Mom and Sue and I ate the dinner I fixed, but I don't think they really liked it. There were no compliments about it. Out of courtesy, Mom and Sue would compliment to no end if it wasn't bad. Am I just nostalgic? BB, are the Price Club chickens bad? I'll try them again next year by myself, before our anniversary if they still have them.



Compass Restaurant
(this journal wasn't dated, I don't know which year it was, but likely 1991)

We went to a girls pride event at the Phx Convention Center. BB immediately wanted to tour the hotel when I pointed and said that big building is the Hyatt Regency. We could see the elevator running. "Sunday Chicken" was the day we fell in love and I shared the story of all the times I had sex in the center glass elevator. BB remembered and insisted on a tour of the hotel. We rode the elevator for an hour, mostly stopped on a high floor with a view of the east valley. Our clothes stayed on, sort of, because I don't have a key to disable the elevator anymore. Wish I'd kept it, looks like the same key switch and the lock on the control panel door looks the same.

We got off the elevator a couple times and walked around the Compass restaurant. It was closed. Nobody there so we relived bits from our day at the Seattle Space Needle. BB found Chicken Cordon Bleu on the menu at the hostess podium. A few months later we had our anniversary dinner at the Hyatt Regency.

After working there I never thought I'd go to that place again. It's a very unhappy work memory for me, filled with nothing but hate from the head of the engineering department, and most of the men I worked with. It didn't matter last week, for a special dinner. I heard several times over the years that the Compass had bad food. We thought the food was great and the memory of making love in the restaurant made it even better.

The hotel was busy when we got there. After a late dinner there was nobody around. We toured the hotel a while, ending up at the pool. All I had to do was point to a door and tell BB it's a stairwell to the first floor employee entrance, and the third floor roof with the pool equipment room along the way. We made love at the top of the stairwell just like I did when I worked there.



June, 2020
End of Love...

1983 to 1995 I wrote each year about our anniversary dinners. The dinner was so special to us that journals specifically about dinner, have been in addition to long journals detailing each anniversary. The last several years were at a French restaurant in Tempe. They were by far the best food, but our wedding night was by far the best dinner.

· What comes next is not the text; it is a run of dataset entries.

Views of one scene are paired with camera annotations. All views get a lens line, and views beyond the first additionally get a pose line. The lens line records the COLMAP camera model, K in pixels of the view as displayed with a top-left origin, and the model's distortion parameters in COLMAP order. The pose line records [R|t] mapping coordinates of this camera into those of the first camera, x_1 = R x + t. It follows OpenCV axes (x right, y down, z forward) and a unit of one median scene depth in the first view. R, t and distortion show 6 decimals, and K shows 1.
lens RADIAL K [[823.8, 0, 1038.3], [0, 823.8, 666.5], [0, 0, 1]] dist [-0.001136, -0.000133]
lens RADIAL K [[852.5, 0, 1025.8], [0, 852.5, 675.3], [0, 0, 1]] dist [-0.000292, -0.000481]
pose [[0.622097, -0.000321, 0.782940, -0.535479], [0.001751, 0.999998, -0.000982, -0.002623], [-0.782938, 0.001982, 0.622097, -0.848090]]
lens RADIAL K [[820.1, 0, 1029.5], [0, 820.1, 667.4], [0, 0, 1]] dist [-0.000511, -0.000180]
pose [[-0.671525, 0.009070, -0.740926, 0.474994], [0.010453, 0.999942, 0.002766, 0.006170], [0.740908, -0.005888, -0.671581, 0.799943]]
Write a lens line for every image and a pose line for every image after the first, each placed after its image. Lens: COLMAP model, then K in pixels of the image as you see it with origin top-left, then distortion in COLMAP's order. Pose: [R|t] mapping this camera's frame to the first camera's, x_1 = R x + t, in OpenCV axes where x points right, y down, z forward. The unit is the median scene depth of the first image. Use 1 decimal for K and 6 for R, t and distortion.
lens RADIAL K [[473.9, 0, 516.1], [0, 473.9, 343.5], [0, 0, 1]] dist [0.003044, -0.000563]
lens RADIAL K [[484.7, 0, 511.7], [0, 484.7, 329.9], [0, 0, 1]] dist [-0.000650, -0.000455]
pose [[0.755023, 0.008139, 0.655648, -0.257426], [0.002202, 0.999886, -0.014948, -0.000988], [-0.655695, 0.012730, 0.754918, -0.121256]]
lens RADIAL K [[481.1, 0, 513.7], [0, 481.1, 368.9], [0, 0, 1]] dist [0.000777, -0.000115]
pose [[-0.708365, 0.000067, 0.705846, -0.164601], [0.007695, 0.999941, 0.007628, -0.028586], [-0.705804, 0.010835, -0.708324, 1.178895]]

February 1995 was the end of love in my life. I last had Chicken Cordon Bleu two days before the last time BB and I were together. The thought of it still makes me cry for hours. I can't help it. BB, I miss you so much.



2-11-2021

The second Trump impeachment trial is playing in the background. BB would have been so excited by it. They would have hated Trump as much as they would have laughed at him. With only a few days to Valentines day and only eight days to our thirty-eighth anniversary, I decided to get a jump start on reminiscing and missing them, by editing and posting this journal to my public journal pages. Reading it through vast tears, I realize that it's only special to ME now. Nobody will ever read it, but if they do it won't have any meaning to them. Still, I want it public at least in the tiny way that this pseudo website provides.

Goodbye BB, goodbye Vicki, goodbye Tami. I love you all beyond measure. Tami, of my four loves you're the only one who could end up reading this. It's really here for you to find, and to know one more important bit of the life of the boy who never stopped loving you.


July 16, 2023
Sadness never ends

Five months ago was our 40th anniversary. My mind was numb for the entire month of February, nearly in a comma. Twenty eight of the forty years... I've somehow lived without them. at times like this I can't imagine how I have done it.

Two months later was far worse. Every April I can't stop it, I spend the entire month crying for them, for US.

It has taken five months for me to even consider writing... ANYTHING. There is no life without the LOVES of my life. All is no more than a bottomless black hole.

My only reason for living these last 28 years is the possibility of hearing from Tami or Vicki. It will never happen.